Task goal: Reproduce every line of the listing below character for character, omitting the pictures.

>> START The records

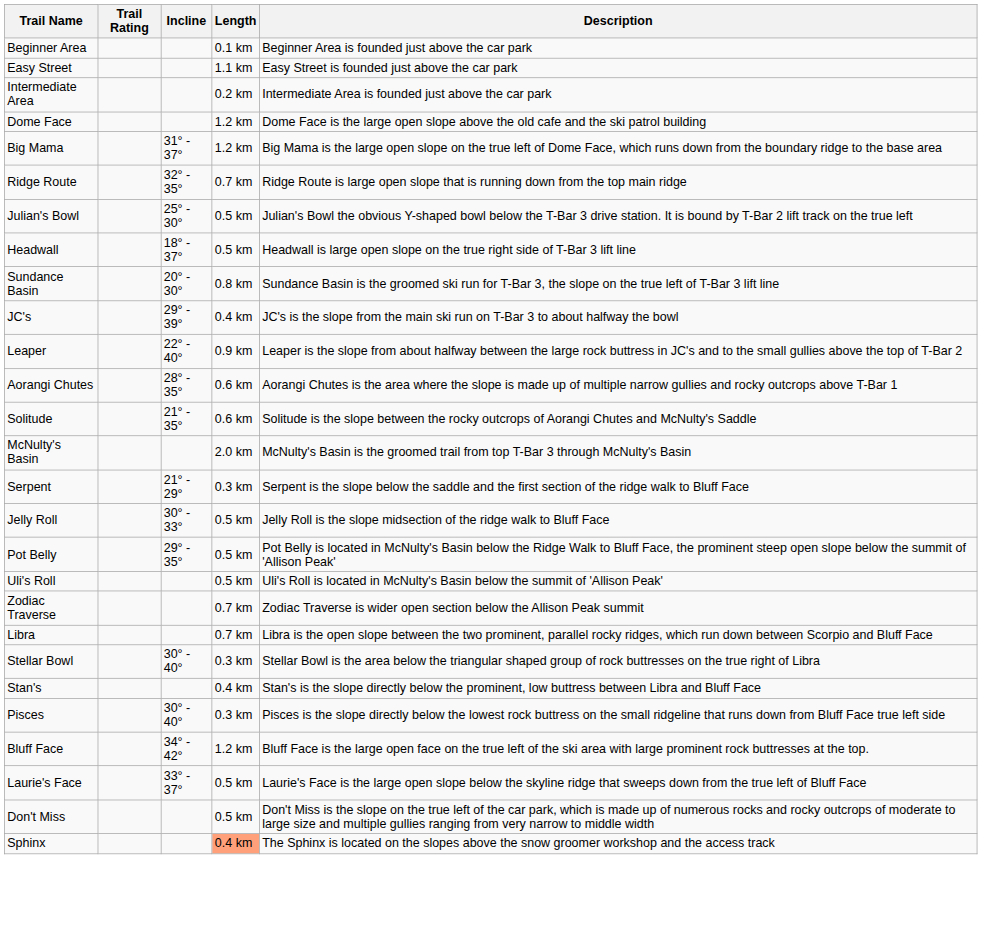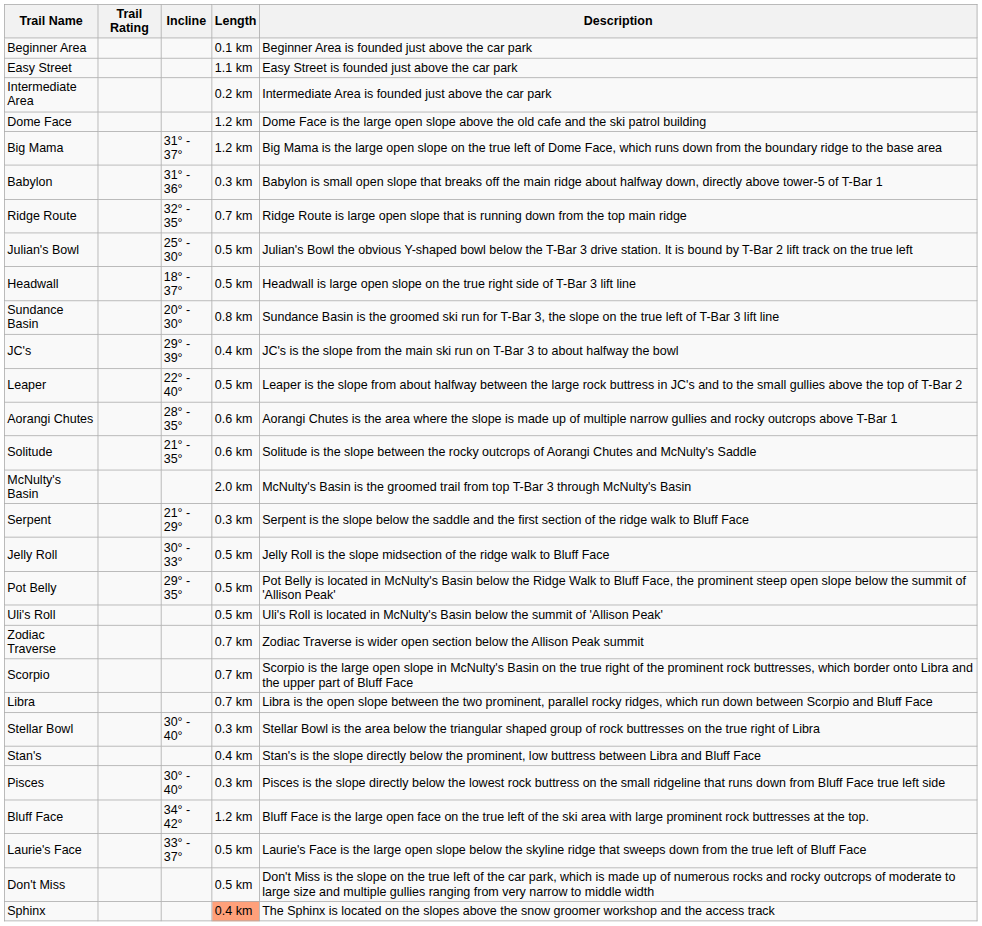+ row: Babylon | 31° - 36° | 0.3 km | Babylon is small open slope that breaks off the main ridge about halfway down, directly above tower-5 of T-Bar 1
Leaper | Length: 0.9 km -> 0.5 km
+ row: Scorpio | 0.7 km | Scorpio is the large open slope in McNulty's Basin on the true right of the prominent rock buttresses, which border onto Libra and the upper part of Bluff Face
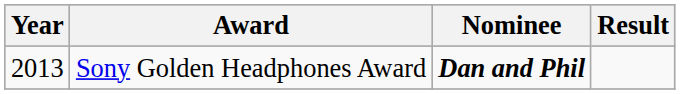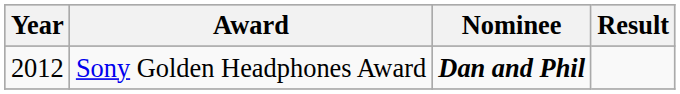Sony Golden Headphones Award | Year: 2013 -> 2012
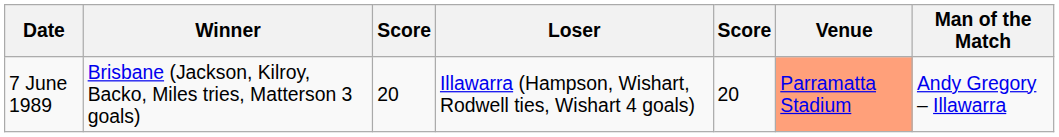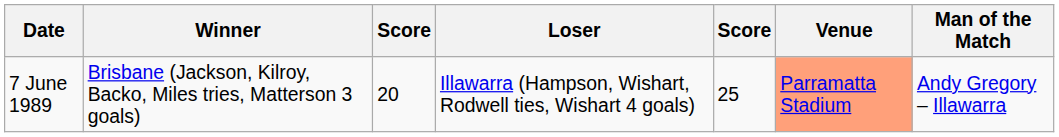7 June 1989 | column 5: 20 -> 25
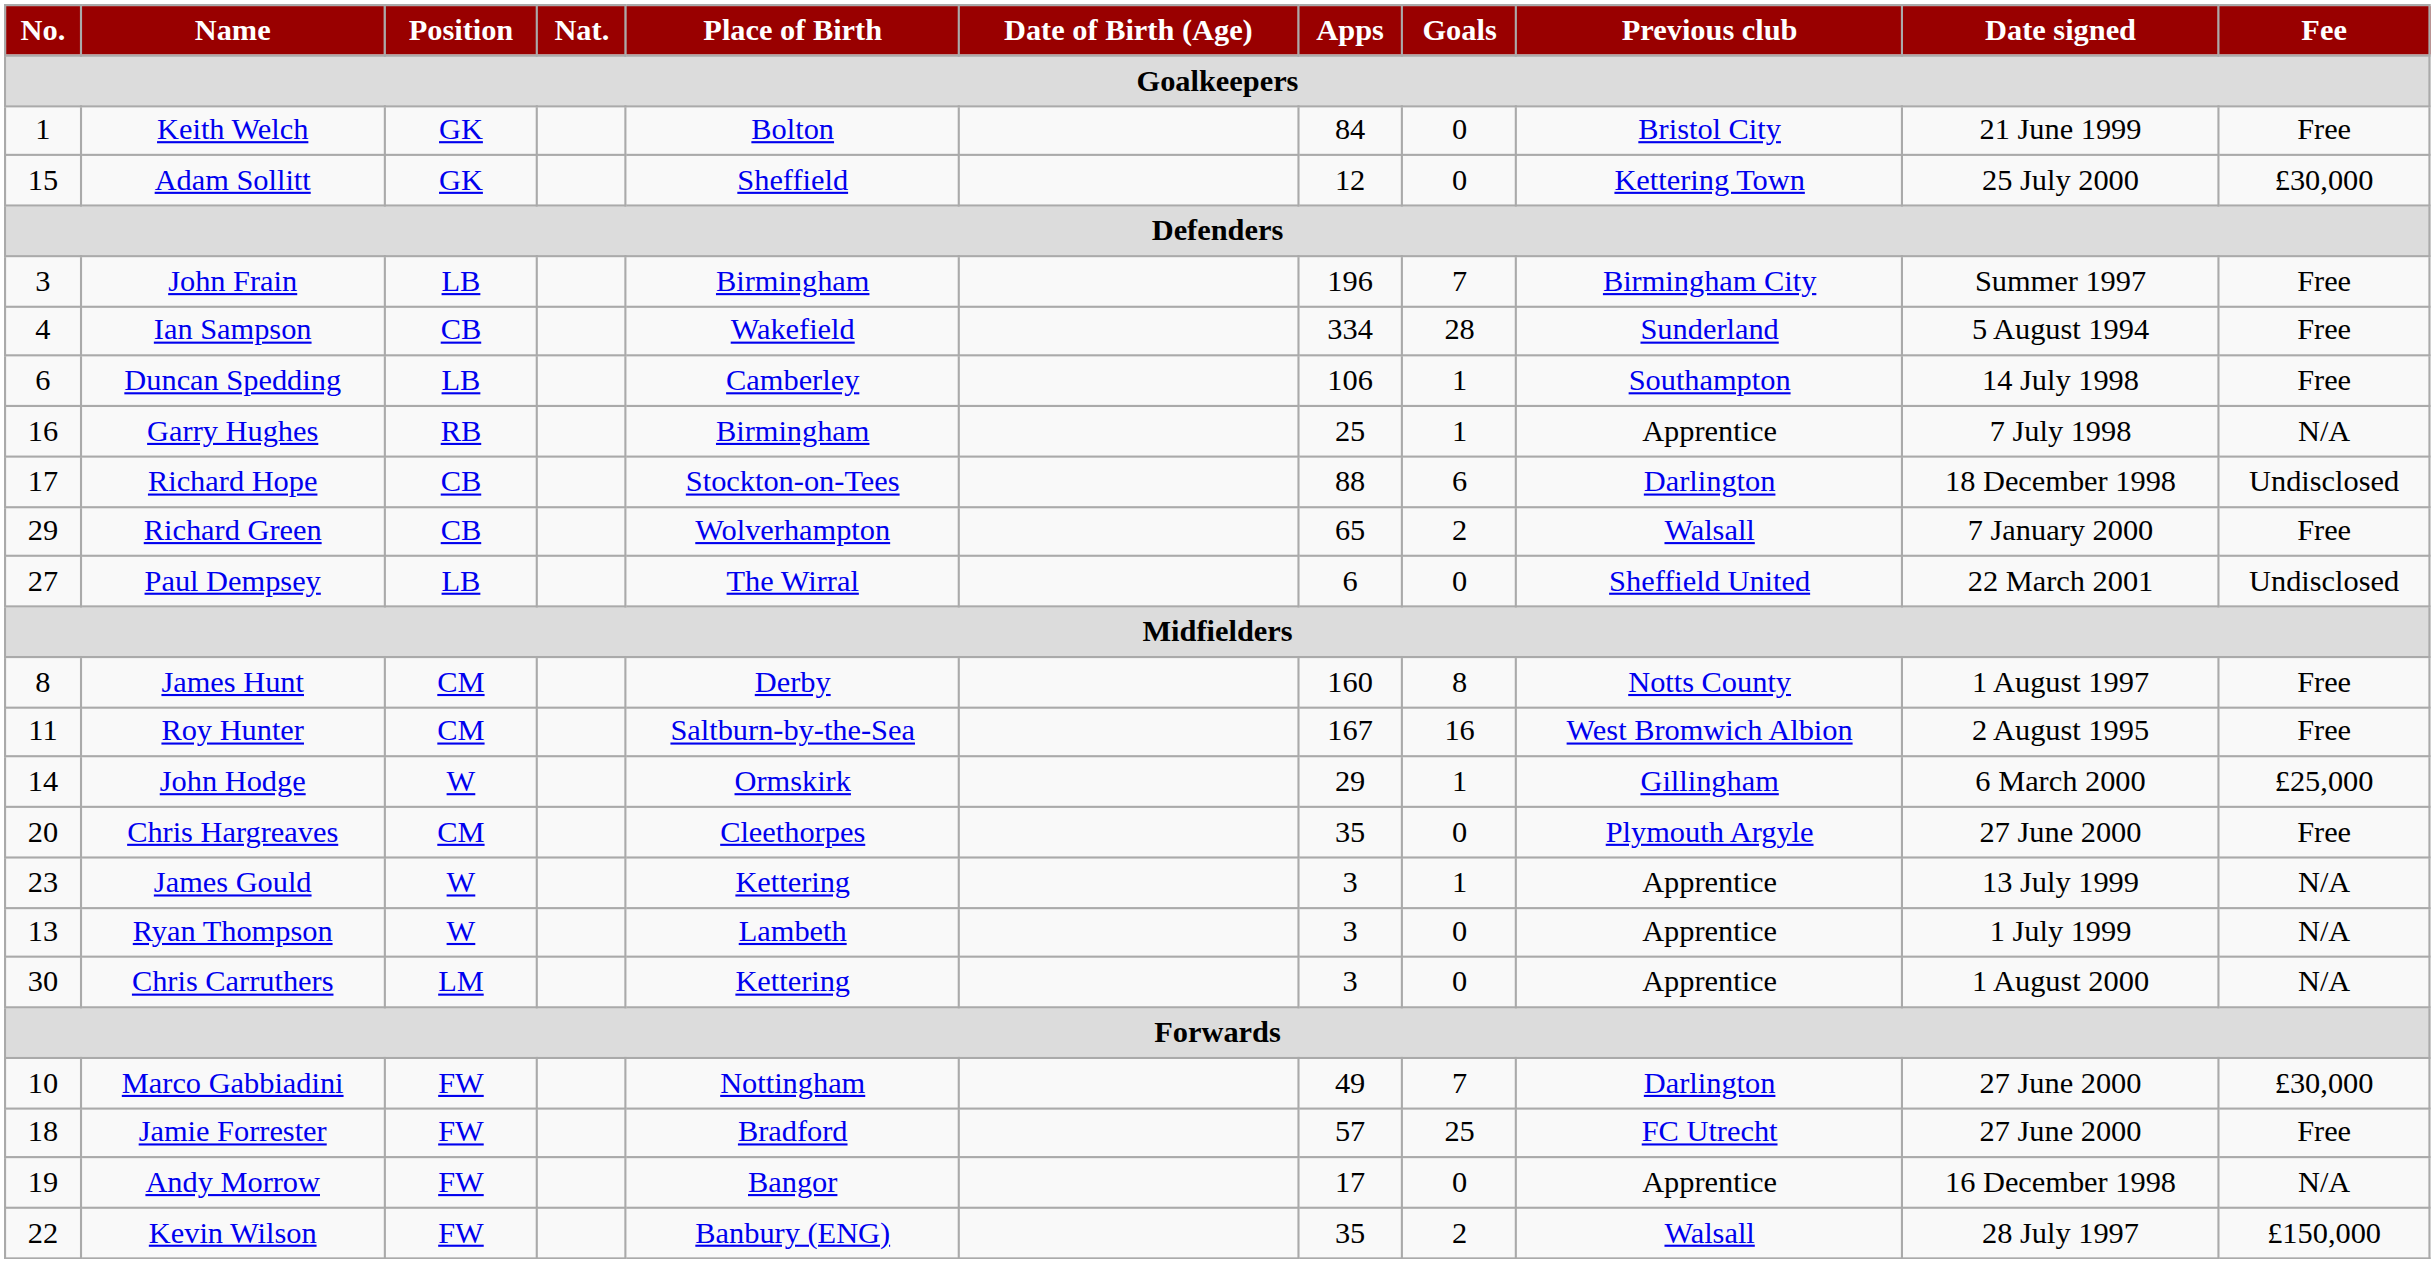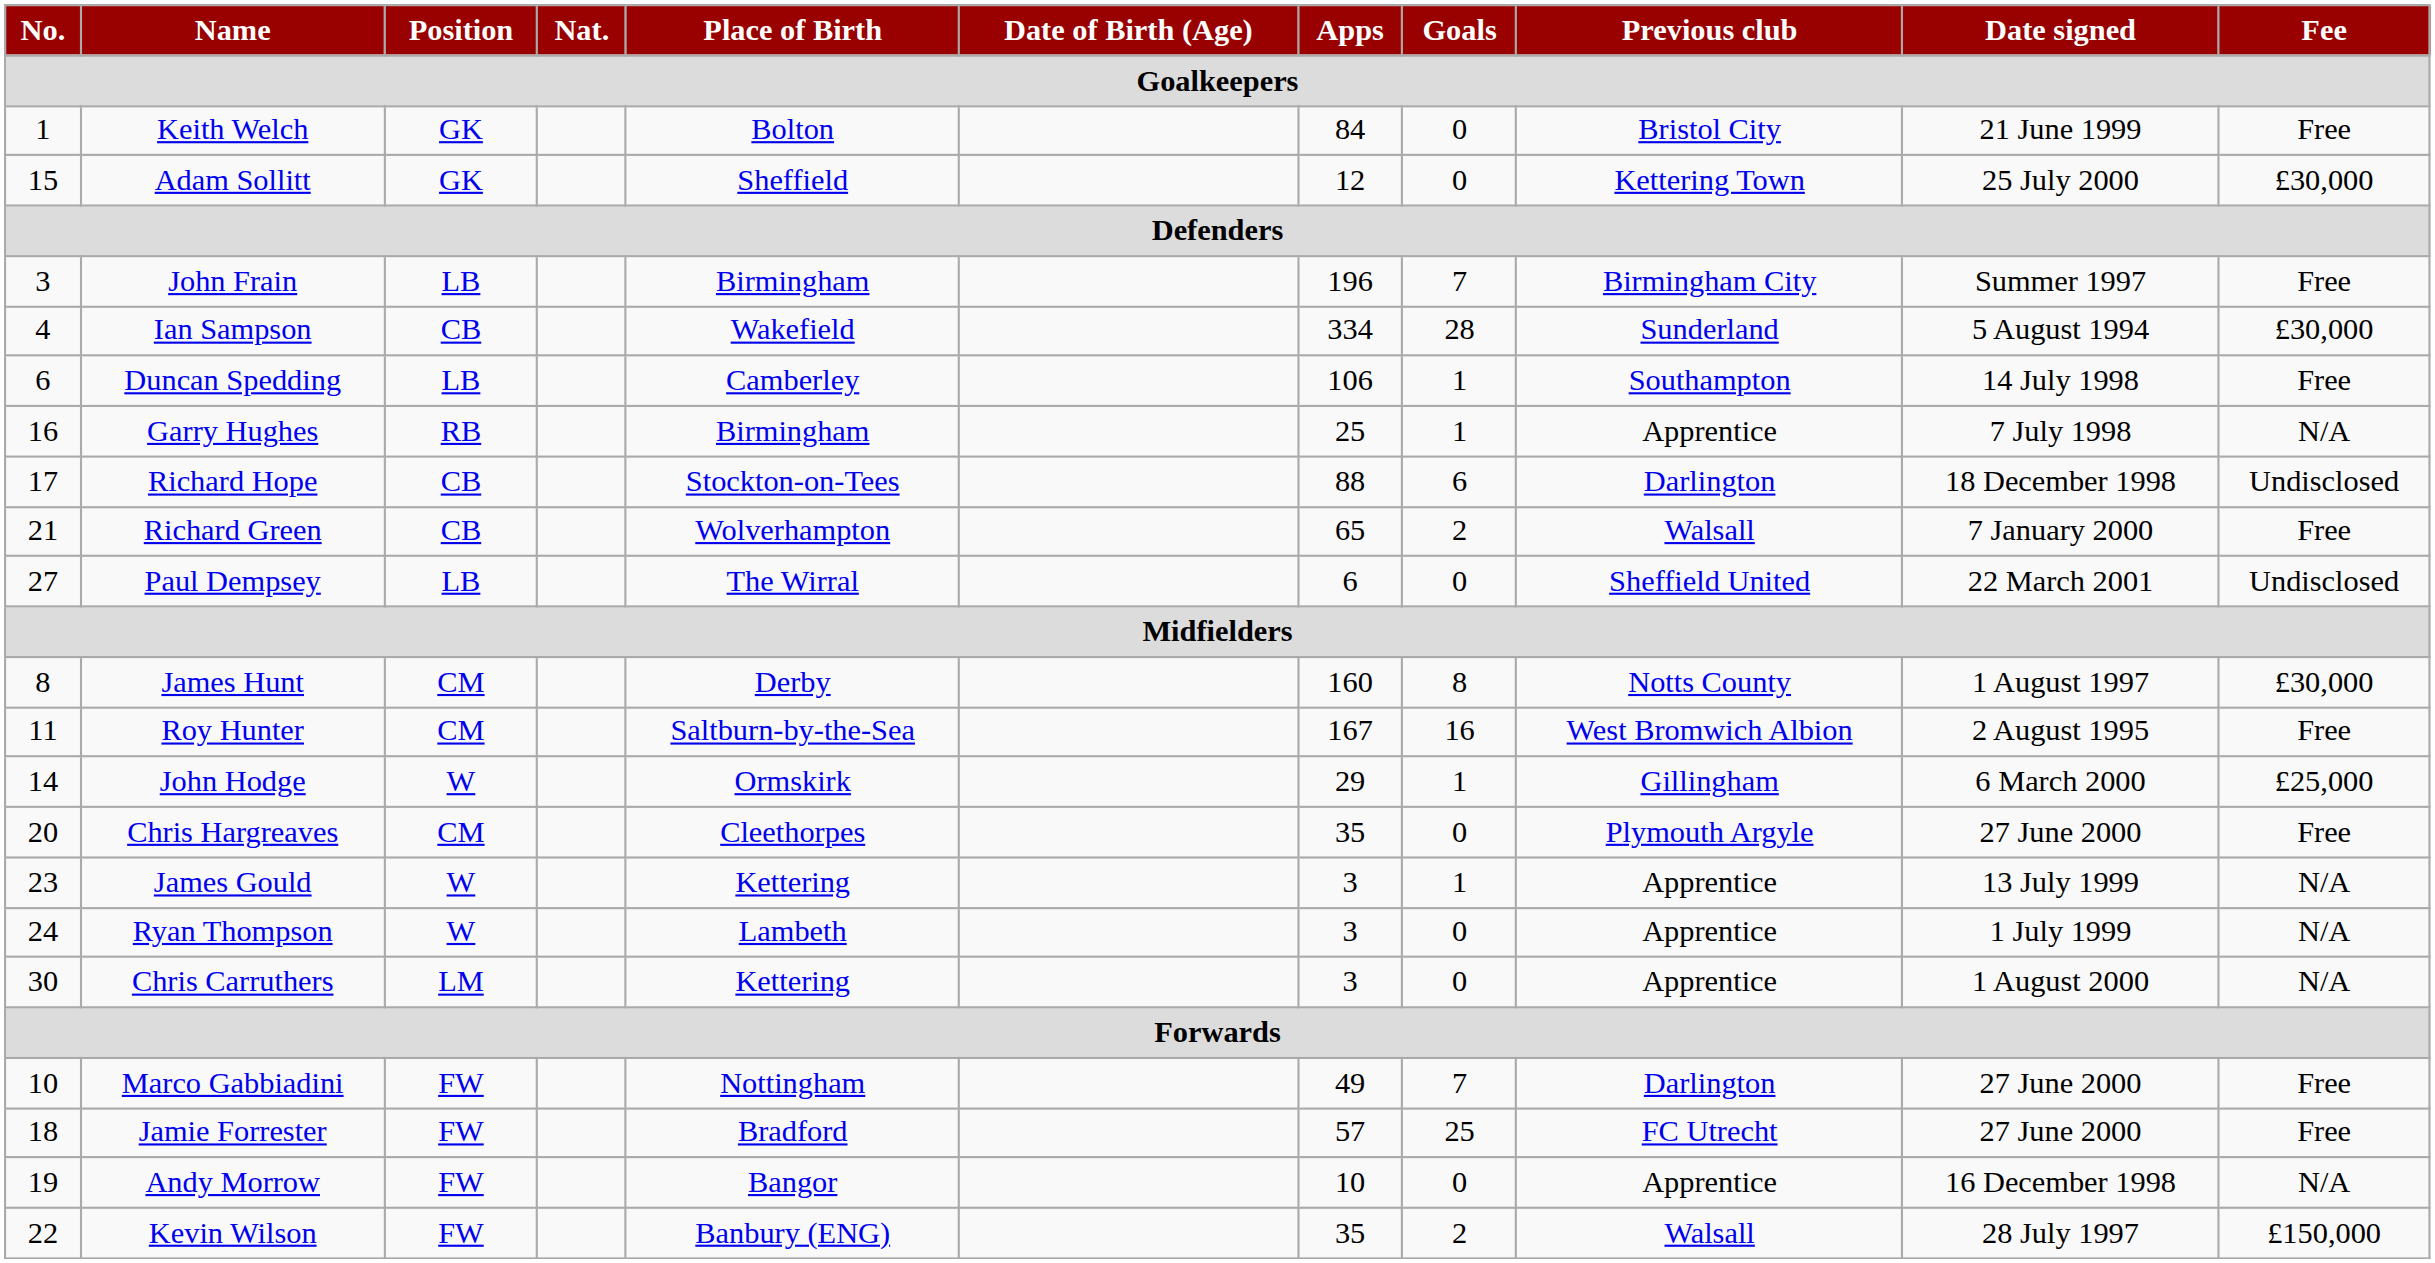Ian Sampson | Fee: Free -> £30,000
Richard Green | No.: 29 -> 21
James Hunt | Fee: Free -> £30,000
Ryan Thompson | No.: 13 -> 24
Marco Gabbiadini | Fee: £30,000 -> Free
Andy Morrow | Apps: 17 -> 10
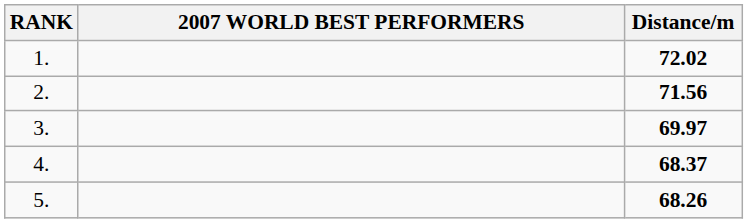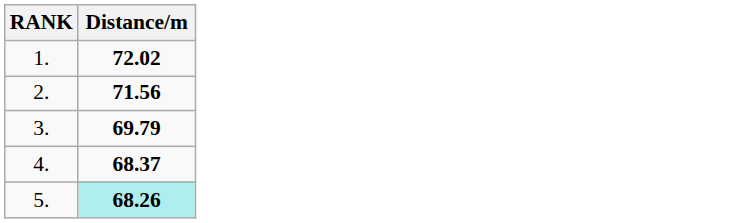- column: 2007 WORLD BEST PERFORMERS
3. | Distance/m: 69.97 -> 69.79
5. | Distance/m: no background -> paleturquoise background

>> END The records

Exercise output:
+ row: Babylon | 31° - 36° | 0.3 km | Babylon is small open slope that breaks off the main ridge about halfway down, directly above tower-5 of T-Bar 1
Leaper | Length: 0.9 km -> 0.5 km
+ row: Scorpio | 0.7 km | Scorpio is the large open slope in McNulty's Basin on the true right of the prominent rock buttresses, which border onto Libra and the upper part of Bluff Face
Sony Golden Headphones Award | Year: 2013 -> 2012
7 June 1989 | column 5: 20 -> 25
Ian Sampson | Fee: Free -> £30,000
Richard Green | No.: 29 -> 21
James Hunt | Fee: Free -> £30,000
Ryan Thompson | No.: 13 -> 24
Marco Gabbiadini | Fee: £30,000 -> Free
Andy Morrow | Apps: 17 -> 10
- column: 2007 WORLD BEST PERFORMERS
3. | Distance/m: 69.97 -> 69.79
5. | Distance/m: no background -> paleturquoise background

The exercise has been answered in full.